A foreign government service reported that as of early 2001, Niger planned to send several tons of “pure uranium” (probably yellowcake) to Iraq. As of early 2001, Niger and Iraq reportedly were still working out arrangements for this deal, which could be for up to 500 tons of yellowcake. We do not know the status of this arrangement.
Reports indicate Iraq also has sought uranium ore from Somalia and possibly the Democratic Republic of the Congo.
We cannot confirm whether Iraq succeeded in acquiring uranium ore and/or yellowcake from these sources. Reports suggest Iraq is shifting from domestic mining and milling of uranium to foreign acquisition. Iraq possesses significant phosphate deposits, from which uranium had been chemically extracted before Operation Desert Storm.
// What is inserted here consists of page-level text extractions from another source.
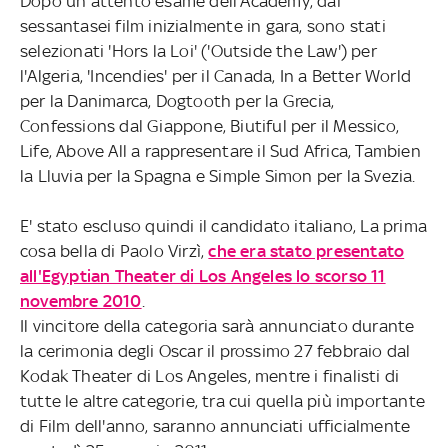
Dopo un attento esame dell'Academy, dai
sessantasei film inizialmente in gara, sono stati
selezionati 'Hors la Loi' ('Outside the Law') per
l'Algeria, 'Incendies' per il Canada, In a Better World
per la Danimarca, Dogtooth per la Grecia,
Confessions dal Giappone, Biutiful per il Messico,
Life, Above All a rappresentare il Sud Africa, Tambien
la Lluvia per la Spagna e Simple Simon per la Svezia.
E' stato escluso quindi il candidato italiano, La prima
cosa bella di Paolo Virzì,
che era stato presentato
all'Egyptian Theater di Los Angeles lo scorso 11
novembre 2010
.
Il vincitore della categoria sarà annunciato durante
la cerimonia degli Oscar il prossimo 27 febbraio dal
Kodak Theater di Los Angeles, mentre i finalisti di
tutte le altre categorie, tra cui quella più importante
di Film dell'anno, saranno annunciati ufficialmente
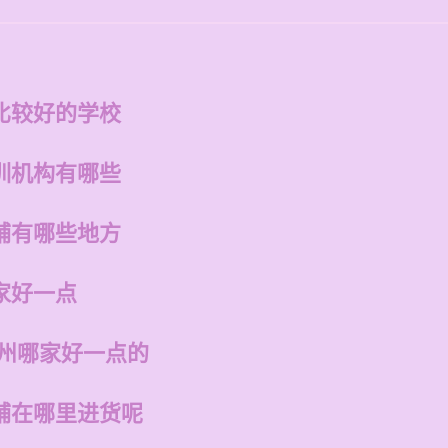
比较好的学校
训机构有哪些
铺有哪些地方
家好一点
福州哪家好一点的
铺在哪里进货呢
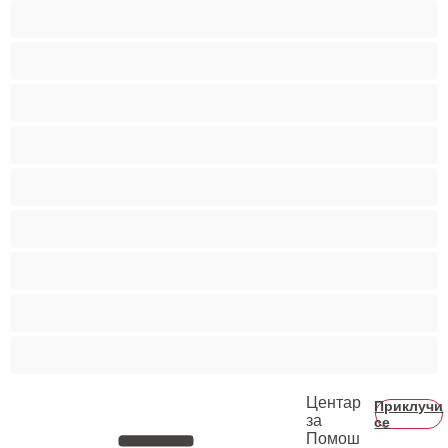
Ситни
Слатки
Средни цицки
Студентки
Тинејџерки+18
Фетиш
Фрлање Млаз
Црвенокоси
Црнкињи
Центар
Приклучи
за
се
Помош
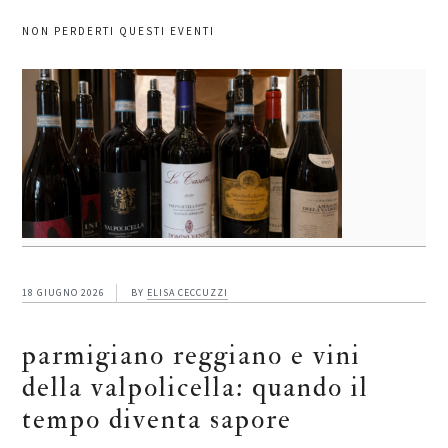
NON PERDERTI QUESTI EVENTI
18 GIUGNO 2026
BY
ELISA CECCUZZI
parmigiano reggiano e vini
della valpolicella: quando il
tempo diventa sapore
Intelligence information on whether nuclear-related phosphate mining and/or processing has been reestablished is inconclusive, however.
The guy is all over the place.
He is ranting like Captain Ahab against Moby Dick and is just as mad.
Best to reign it in to one thing at a time.
THis is where they fall apart. They think throwing a bunch of crap all at once ligitimizes all their moonbat madness.
When you come at them with facts on individual issues, they start freaking out. Its rather fun actually.
He says impeach.
Ok, ask this... FOR WHAT???!
Brass tacks. What legal grounds EXACTLY?
Clinton and a zillion other dems were accusing Saddam of all the same things Bush did. The language is sometimes so similar it can be hard to tell who said it.
Let them know as the Surge continues to make dramatic progress in Iraq, the Dems approval numbers will continue to plunge as President Bush’s will rise dramatically.
Pray for W and Our Troops
The military has the best approval rating of anyone:
69% of Americans have a great deal or quite a lot of confidence in the military.
http://blogs.usatoday.com/gallup/2007/06/what_do_hmos_an.html
2. President Bush's approval rating is more than double that of Congress. That wouldn't be happening if Congress' rating was a reflection of the anger at him.
3. The political left has redefined torture to include playing loud music, placing underwear on the subject's head and splashing water in their face. So their protests against "sanctioned torture" can't be taken seriously.
That speech was great! Reagan was the greatest. (music was to loud in the video though.)
The first time Saddam shot at one of our Pilots, he should have been eliminated,
Clinton let it go on for 8 years,
I use that on all my Democrat friends, only reason I needed.
Fortunately, da Bears start real soon, providing real material in an important area. Just get away from the keyboard while the weather is nice and prepare for the fall.